Task data
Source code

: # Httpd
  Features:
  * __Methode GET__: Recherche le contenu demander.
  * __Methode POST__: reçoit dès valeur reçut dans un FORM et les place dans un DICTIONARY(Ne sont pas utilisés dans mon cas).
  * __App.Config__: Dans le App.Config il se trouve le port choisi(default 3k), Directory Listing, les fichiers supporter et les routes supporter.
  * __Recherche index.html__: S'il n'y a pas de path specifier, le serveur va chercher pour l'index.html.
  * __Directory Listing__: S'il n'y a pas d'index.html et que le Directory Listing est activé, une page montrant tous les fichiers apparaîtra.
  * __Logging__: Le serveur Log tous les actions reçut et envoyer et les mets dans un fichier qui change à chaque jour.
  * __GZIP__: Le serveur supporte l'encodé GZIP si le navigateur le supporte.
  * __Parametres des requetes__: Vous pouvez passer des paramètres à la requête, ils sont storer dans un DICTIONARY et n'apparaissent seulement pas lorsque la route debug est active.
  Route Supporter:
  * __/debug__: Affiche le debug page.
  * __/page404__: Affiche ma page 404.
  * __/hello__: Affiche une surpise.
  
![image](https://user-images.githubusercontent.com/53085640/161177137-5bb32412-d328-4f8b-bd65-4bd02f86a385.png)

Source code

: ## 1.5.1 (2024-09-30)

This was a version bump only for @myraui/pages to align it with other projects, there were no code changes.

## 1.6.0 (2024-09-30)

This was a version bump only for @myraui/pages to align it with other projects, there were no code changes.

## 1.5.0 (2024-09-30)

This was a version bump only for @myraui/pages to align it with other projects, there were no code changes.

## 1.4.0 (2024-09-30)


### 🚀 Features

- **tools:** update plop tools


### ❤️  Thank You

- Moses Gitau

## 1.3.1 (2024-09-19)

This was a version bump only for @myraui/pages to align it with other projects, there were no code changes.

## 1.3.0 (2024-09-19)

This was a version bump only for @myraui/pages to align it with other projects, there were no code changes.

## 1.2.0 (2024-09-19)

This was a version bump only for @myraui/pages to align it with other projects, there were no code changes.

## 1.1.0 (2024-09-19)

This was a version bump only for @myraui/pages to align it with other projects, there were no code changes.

Problem requirements
Throughout the records above, substitute "@myraui/web" for every occurrence of "@myraui/pages" and reproduce the lines with nothing else altered.

The completed task
Source code

: # Httpd
  Features:
  * __Methode GET__: Recherche le contenu demander.
  * __Methode POST__: reçoit dès valeur reçut dans un FORM et les place dans un DICTIONARY(Ne sont pas utilisés dans mon cas).
  * __App.Config__: Dans le App.Config il se trouve le port choisi(default 3k), Directory Listing, les fichiers supporter et les routes supporter.
  * __Recherche index.html__: S'il n'y a pas de path specifier, le serveur va chercher pour l'index.html.
  * __Directory Listing__: S'il n'y a pas d'index.html et que le Directory Listing est activé, une page montrant tous les fichiers apparaîtra.
  * __Logging__: Le serveur Log tous les actions reçut et envoyer et les mets dans un fichier qui change à chaque jour.
  * __GZIP__: Le serveur supporte l'encodé GZIP si le navigateur le supporte.
  * __Parametres des requetes__: Vous pouvez passer des paramètres à la requête, ils sont storer dans un DICTIONARY et n'apparaissent seulement pas lorsque la route debug est active.
  Route Supporter:
  * __/debug__: Affiche le debug page.
  * __/page404__: Affiche ma page 404.
  * __/hello__: Affiche une surpise.
  
![image](https://user-images.githubusercontent.com/53085640/161177137-5bb32412-d328-4f8b-bd65-4bd02f86a385.png)

Source code

: ## 1.5.1 (2024-09-30)

This was a version bump only for @myraui/web to align it with other projects, there were no code changes.

## 1.6.0 (2024-09-30)

This was a version bump only for @myraui/web to align it with other projects, there were no code changes.

## 1.5.0 (2024-09-30)

This was a version bump only for @myraui/web to align it with other projects, there were no code changes.

## 1.4.0 (2024-09-30)


### 🚀 Features

- **tools:** update plop tools


### ❤️  Thank You

- Moses Gitau

## 1.3.1 (2024-09-19)

This was a version bump only for @myraui/web to align it with other projects, there were no code changes.

## 1.3.0 (2024-09-19)

This was a version bump only for @myraui/web to align it with other projects, there were no code changes.

## 1.2.0 (2024-09-19)

This was a version bump only for @myraui/web to align it with other projects, there were no code changes.

## 1.1.0 (2024-09-19)

This was a version bump only for @myraui/web to align it with other projects, there were no code changes.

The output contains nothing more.